• Question: How did all the languages come around?

    Asked by jobyhenderson007 on 24 May 2012. This question was also asked by preshous333, charlie98766, charl911, sara2012.
    • Photo: Pete Etchells

      Pete Etchells answered on 24 May 2012:


      Great question! I don’t know specifically why a particular language might occur, but it probably comes about first due to different accents arising. Some scientists think that if someone has a bit of a weird way of saying something (just because that’s how they say it), then people they know nearby might pick up saying it in that way. Over time, the entire local community will pick up that way of saying something. If you get lots of different ways of saying things in a particular area, then that eventually becomes an accent. Over much longer time periods, these quite small differences will evolve to become very big differences, which is probably how languages developed! But you can see how similarities in languages like French, English, German and Italian arose out of Latin, which itself might have arisen out of much earlier, primitive languages!

    • Photo: Faye Didymus

      Faye Didymus answered on 26 May 2012:


      Unfortunately there is no consensus on ultimate origin or age of all of the languages. Empirical evidence is limited, and many scholars continue to regard the whole topic as unsuitable for serious study because of the lack of evidence. In 1866, the Linguistic Society of Paris went so far as to ban debates on the subject!! That prohibition remained influential across much of the western world until late in the twentieth century. Today, there are numerous hypotheses about how, why, when and where language might first have emerged. Since the early 1990s, however, a growing number of professional linguists, archaeologists, psychologists, anthropologists, and others have attempted to address this very difficult question!

      Approaches to the origin of language can be divided according to their underlying assumptions. ‘Continuity theories’ are based on the idea that language is so complex that you cannot imagine it simply appearing from nothing: scientists who take this stance think that the languages must have evolved from earlier pre-linguistic systems among our primate ancestors. ‘Discontinuity theories’ are based on the opposite idea — that language is a unique trait that cannot be compared to anything found among non-humans and must therefore have appeared fairly suddenly during the course of human evolution.

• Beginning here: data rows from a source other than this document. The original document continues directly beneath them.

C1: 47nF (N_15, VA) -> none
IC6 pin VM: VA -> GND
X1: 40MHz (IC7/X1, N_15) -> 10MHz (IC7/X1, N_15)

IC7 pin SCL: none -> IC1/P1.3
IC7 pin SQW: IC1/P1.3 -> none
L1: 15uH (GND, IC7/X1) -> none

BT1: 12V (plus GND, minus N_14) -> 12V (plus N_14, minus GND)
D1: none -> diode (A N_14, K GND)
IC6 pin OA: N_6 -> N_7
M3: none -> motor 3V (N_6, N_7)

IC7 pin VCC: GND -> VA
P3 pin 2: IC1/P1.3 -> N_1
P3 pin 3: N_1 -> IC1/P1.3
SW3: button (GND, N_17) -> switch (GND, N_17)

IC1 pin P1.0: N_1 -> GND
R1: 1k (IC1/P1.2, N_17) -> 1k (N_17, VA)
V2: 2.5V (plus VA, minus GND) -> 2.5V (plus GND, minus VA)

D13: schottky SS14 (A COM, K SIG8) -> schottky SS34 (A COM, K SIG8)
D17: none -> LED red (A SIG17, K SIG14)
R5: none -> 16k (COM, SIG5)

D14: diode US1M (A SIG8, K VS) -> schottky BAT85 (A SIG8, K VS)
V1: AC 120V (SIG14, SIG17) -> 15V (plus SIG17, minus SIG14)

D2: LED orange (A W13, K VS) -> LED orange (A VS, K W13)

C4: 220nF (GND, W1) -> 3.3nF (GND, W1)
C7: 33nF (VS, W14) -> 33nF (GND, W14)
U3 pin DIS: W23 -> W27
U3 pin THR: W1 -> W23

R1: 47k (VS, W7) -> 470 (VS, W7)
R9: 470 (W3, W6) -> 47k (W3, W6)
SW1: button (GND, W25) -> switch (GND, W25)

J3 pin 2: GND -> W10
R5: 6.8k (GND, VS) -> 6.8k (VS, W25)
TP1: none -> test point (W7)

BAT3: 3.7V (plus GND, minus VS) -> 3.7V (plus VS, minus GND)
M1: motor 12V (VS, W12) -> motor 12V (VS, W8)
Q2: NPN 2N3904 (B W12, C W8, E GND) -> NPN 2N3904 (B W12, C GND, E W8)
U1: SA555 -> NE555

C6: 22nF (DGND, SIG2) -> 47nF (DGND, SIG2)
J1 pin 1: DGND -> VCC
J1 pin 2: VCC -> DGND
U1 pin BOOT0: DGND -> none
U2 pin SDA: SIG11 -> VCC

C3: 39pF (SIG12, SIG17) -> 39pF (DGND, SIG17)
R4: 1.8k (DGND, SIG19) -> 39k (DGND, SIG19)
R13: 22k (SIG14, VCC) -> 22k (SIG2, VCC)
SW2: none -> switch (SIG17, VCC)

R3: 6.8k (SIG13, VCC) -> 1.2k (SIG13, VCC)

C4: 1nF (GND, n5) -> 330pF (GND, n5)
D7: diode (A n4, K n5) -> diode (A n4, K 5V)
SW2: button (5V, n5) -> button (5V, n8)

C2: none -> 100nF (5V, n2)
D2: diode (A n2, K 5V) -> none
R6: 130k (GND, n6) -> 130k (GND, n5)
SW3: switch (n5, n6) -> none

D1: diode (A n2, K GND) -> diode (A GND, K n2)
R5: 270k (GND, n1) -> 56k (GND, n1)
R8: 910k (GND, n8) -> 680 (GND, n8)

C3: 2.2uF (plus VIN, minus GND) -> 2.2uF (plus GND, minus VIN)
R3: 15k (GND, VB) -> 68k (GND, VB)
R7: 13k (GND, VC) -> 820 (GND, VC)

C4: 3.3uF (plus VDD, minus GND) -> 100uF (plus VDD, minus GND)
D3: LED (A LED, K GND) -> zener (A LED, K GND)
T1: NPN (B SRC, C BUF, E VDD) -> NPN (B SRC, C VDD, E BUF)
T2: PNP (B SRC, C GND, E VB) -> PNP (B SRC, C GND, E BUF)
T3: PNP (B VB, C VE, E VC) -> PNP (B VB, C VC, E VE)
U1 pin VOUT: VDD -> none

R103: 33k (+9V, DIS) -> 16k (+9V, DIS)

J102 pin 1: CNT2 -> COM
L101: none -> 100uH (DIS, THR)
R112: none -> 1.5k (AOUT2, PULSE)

Another contrast is between theories that see language mostly as an innate faculty that is genetically encoded, and those that see it as a system that is mainly cultural (learned through social interaction). Genesis 11:1-9 gives a different persective again because it states that God created the languages by giving people different languages.

      I guess the short answer is that we don’t know how languages evolved but no doubt scientists are working every day to try and understand how they came about!